One Adapter Layer, Seven Data Source Types

Supporting many databases sounds like a connector problem. In practice, it is a contract problem. The hard part is not counting how many logos you can list on a pricing page. The hard part is making one SQL agent behave predictably across six direct database adapters while also handling spreadsheet uploads through a SQLite bridge.A preprocessor is a function that rewrites or rejects a query before it hits the database. Every adapter chains them in order before executing anything.

Without a shared lifecycle, every feature that touches a database starts accumulating per-engine branches. Connection management, validation, read-only enforcement, retry logic — each one gets reimplemented in seven unrelated places. The product moves fast at first and then stops moving because every change touches seven files.

Limerence solves that by centering everything on one shared adapter lifecycle. A single factory dispatches to the correct adapter, and from there the base class owns the pipeline: preprocess the query, execute or validate it, and optionally recover from known failure shapes. The subclasses fill in how connections work, how validation works, and which failures are repairable.

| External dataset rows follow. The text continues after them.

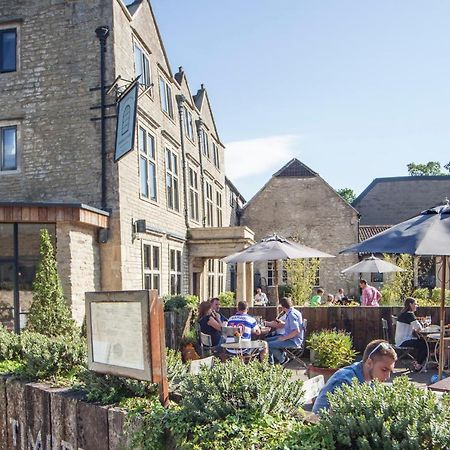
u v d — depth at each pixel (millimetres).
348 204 31250
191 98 22109
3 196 13602
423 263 25188
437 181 39125
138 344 3879
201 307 10688
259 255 10828
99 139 13031
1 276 11375
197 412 3352
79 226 11523
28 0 13828
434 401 2689
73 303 11031
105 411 3973
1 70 13961
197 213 22078
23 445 4898
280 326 9922
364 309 12320
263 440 2988
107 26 13219
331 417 2826
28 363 5188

The base class decides what the lifecycle even is.

◆Key Takeaway

The adapter pattern here is not seven independent connectors. It is one shared lifecycle contract, six direct engine adapters, and one spreadsheet-to-SQLite bridge.

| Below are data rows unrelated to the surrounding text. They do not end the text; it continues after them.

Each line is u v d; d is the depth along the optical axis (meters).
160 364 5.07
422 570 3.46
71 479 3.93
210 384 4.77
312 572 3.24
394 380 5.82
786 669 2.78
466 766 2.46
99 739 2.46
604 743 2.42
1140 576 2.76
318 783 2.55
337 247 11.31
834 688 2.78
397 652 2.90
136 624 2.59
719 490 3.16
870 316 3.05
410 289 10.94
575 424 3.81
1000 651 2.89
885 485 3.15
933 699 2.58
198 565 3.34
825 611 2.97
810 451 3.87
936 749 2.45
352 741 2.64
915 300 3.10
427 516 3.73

One Factory Chooses the Dialect

The first important choice is having one dispatch point. The backend looks at the data source type once, chooses a concrete adapter, and hands the rest of the lifecycle to that object.

That sounds small, but it changes the architecture. Without a single dispatch point, every feature that touches a database starts accumulating if postgres, if mysql, if bigquery branches of its own. With a factory, those branches stay concentrated at the edge.

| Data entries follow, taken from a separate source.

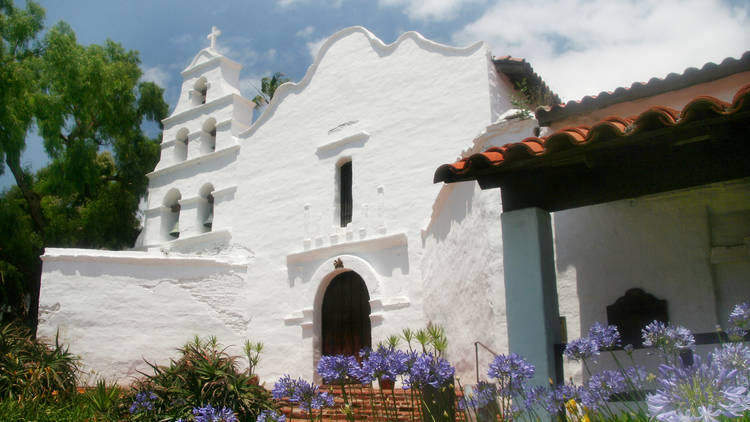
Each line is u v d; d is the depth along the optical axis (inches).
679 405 114.0
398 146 607.8
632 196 239.9
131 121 907.4
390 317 562.9
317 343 622.5
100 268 647.8
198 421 221.1
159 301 655.1
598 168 240.8
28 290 804.0
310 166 677.9
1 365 450.0
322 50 705.6
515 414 183.6
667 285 289.3
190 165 802.8
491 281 373.4
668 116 208.2
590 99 357.7
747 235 276.1
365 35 670.5
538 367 235.3
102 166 909.2
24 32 830.5
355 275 625.0
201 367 400.2
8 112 742.5
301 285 649.6
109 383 614.9
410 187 587.8
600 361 296.2
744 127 206.8
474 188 408.2
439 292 490.3
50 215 877.8
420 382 191.3
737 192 281.9
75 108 840.9
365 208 614.5
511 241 253.3
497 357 186.4
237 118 796.0
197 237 746.2
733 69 323.6
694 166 222.8
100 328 631.2
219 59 834.2
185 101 854.5
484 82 565.0
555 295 249.0
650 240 299.1
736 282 276.1
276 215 692.7
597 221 316.5
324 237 642.2
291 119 713.6
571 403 167.0
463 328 428.5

switch (dataSource.type) {
  case 'POSTGRESQL':
    return new PostgresAdapter(dataSource);
  case 'MYSQL':
    return new MysqlAdapter(dataSource);
  case 'MARIADB':
    return new MariadbAdapter(dataSource);
  case 'SQLSERVER':
    return new SqlServerAdapter(dataSource);
  case 'SQLITE':
    return new SqliteAdapter(dataSource);
  case 'BIGQUERY':
    return new BigQueryAdapter(dataSource);
  case 'SPREADSHEET':
    return new SqliteAdapter({
      ...dataSource,
      filePath: dataSource.generatedDbPath,
    });
}

switch (dataSource.type) {
  case 'POSTGRESQL':
    return new PostgresAdapter(dataSource);
  case 'MYSQL':
    return new MysqlAdapter(dataSource);
  case 'MARIADB':
    return new MariadbAdapter(dataSource);
  case 'SQLSERVER':
    return new SqlServerAdapter(dataSource);
  case 'SQLITE':
    return new SqliteAdapter(dataSource);
  case 'BIGQUERY':
    return new BigQueryAdapter(dataSource);
  case 'SPREADSHEET':
    return new SqliteAdapter({
      ...dataSource,
      filePath: dataSource.generatedDbPath,
    });
}

That last branch is the honest caveat. Spreadsheet support exists, but not as a native seventh query engine. Uploading a spreadsheet first materializes a SQLite database from the file, and runtime queries then reuse the SQLite adapter path. The conversion happens once at upload time. After that, the spreadsheet is indistinguishable from any other SQLite data source.

The Base Class Owns the Query Lifecycle

Once the factory chooses an adapter, the rest of the flow is uniform. The abstract base class owns the steps that should work the same way everywhere. Each concrete adapter supplies its own connection logic, its own validation method, and its own text-to-SQL grounding adapter. But the base class decides the order of operations and where recovery happens.

That shared lifecycle matters more than the list of subclasses. It is the reason new features do not need to relearn how every engine behaves. They enter one contract.

1
Choose the concrete adapter from the data source type.
2
Preprocess the query through the adapter's preprocessor chain before any engine call happens.
3
Validate or execute with dialect-specific logic and connection handling.
4
Recover narrowly — only when the adapter exposes a recoverer that can repair a known failure shape, and only for that specific shape.

The important part is what is not duplicated. Read-only enforcement, retry wiring, and the high-level execution contract live in the base class. The subclasses fill in the engine-specific pieces — how to open connections, how to run validation, which failure shapes are repairable at all — but the lifecycle itself is defined once.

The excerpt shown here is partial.